YOUR INSTRUCTIONS:
Rewrite every line of the items below, substituting "Give results" for each occurrence of "Return results" and changing nothing else.

>> BEGIN

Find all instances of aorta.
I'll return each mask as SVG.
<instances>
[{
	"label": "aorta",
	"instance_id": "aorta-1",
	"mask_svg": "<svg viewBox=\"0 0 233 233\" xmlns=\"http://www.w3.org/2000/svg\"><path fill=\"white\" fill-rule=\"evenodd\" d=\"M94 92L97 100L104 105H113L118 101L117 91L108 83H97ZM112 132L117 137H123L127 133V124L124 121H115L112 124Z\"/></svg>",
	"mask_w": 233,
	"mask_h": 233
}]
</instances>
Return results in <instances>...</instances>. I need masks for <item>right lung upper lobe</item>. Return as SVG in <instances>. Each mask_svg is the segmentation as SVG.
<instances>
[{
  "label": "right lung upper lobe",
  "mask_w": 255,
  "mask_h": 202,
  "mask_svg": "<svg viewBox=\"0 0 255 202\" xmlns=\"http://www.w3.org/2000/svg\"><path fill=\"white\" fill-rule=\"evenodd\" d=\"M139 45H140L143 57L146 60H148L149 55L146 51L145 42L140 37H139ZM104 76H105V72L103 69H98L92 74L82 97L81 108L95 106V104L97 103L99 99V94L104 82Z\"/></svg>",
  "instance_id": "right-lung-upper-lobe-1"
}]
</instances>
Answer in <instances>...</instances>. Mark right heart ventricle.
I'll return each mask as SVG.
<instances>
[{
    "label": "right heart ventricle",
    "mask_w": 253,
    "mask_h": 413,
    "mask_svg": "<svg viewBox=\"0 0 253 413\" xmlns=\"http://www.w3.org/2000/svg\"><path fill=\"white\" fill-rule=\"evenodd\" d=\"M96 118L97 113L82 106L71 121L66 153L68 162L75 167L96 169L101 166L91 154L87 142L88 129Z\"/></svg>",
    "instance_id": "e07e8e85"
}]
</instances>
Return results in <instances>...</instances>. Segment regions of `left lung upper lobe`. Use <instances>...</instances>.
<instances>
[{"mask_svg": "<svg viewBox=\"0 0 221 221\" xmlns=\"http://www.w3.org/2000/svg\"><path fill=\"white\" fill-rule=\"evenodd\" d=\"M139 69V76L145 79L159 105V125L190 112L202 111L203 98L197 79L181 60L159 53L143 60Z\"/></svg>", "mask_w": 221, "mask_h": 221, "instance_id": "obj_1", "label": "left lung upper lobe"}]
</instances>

>> END

WRITTEN SOLUTION:
Find all instances of aorta.
I'll return each mask as SVG.
<instances>
[{
	"label": "aorta",
	"instance_id": "aorta-1",
	"mask_svg": "<svg viewBox=\"0 0 233 233\" xmlns=\"http://www.w3.org/2000/svg\"><path fill=\"white\" fill-rule=\"evenodd\" d=\"M94 92L97 100L104 105H113L118 101L117 91L108 83H97ZM112 132L117 137H123L127 133V124L124 121H115L112 124Z\"/></svg>",
	"mask_w": 233,
	"mask_h": 233
}]
</instances>
Give results in <instances>...</instances>. I need masks for <item>right lung upper lobe</item>. Return as SVG in <instances>. Each mask_svg is the segmentation as SVG.
<instances>
[{
  "label": "right lung upper lobe",
  "mask_w": 255,
  "mask_h": 202,
  "mask_svg": "<svg viewBox=\"0 0 255 202\" xmlns=\"http://www.w3.org/2000/svg\"><path fill=\"white\" fill-rule=\"evenodd\" d=\"M139 45H140L143 57L146 60H148L149 55L146 51L145 42L140 37H139ZM104 76H105V72L103 69H98L92 74L82 97L81 108L95 106V104L97 103L99 99V94L104 82Z\"/></svg>",
  "instance_id": "right-lung-upper-lobe-1"
}]
</instances>
Answer in <instances>...</instances>. Mark right heart ventricle.
I'll return each mask as SVG.
<instances>
[{
    "label": "right heart ventricle",
    "mask_w": 253,
    "mask_h": 413,
    "mask_svg": "<svg viewBox=\"0 0 253 413\" xmlns=\"http://www.w3.org/2000/svg\"><path fill=\"white\" fill-rule=\"evenodd\" d=\"M96 118L97 113L82 106L71 121L66 153L68 162L75 167L96 169L101 166L91 154L87 142L88 129Z\"/></svg>",
    "instance_id": "e07e8e85"
}]
</instances>
Give results in <instances>...</instances>. Segment regions of `left lung upper lobe`. Use <instances>...</instances>.
<instances>
[{"mask_svg": "<svg viewBox=\"0 0 221 221\" xmlns=\"http://www.w3.org/2000/svg\"><path fill=\"white\" fill-rule=\"evenodd\" d=\"M139 69V76L145 79L159 105V125L190 112L202 111L203 98L197 79L181 60L159 53L143 60Z\"/></svg>", "mask_w": 221, "mask_h": 221, "instance_id": "obj_1", "label": "left lung upper lobe"}]
</instances>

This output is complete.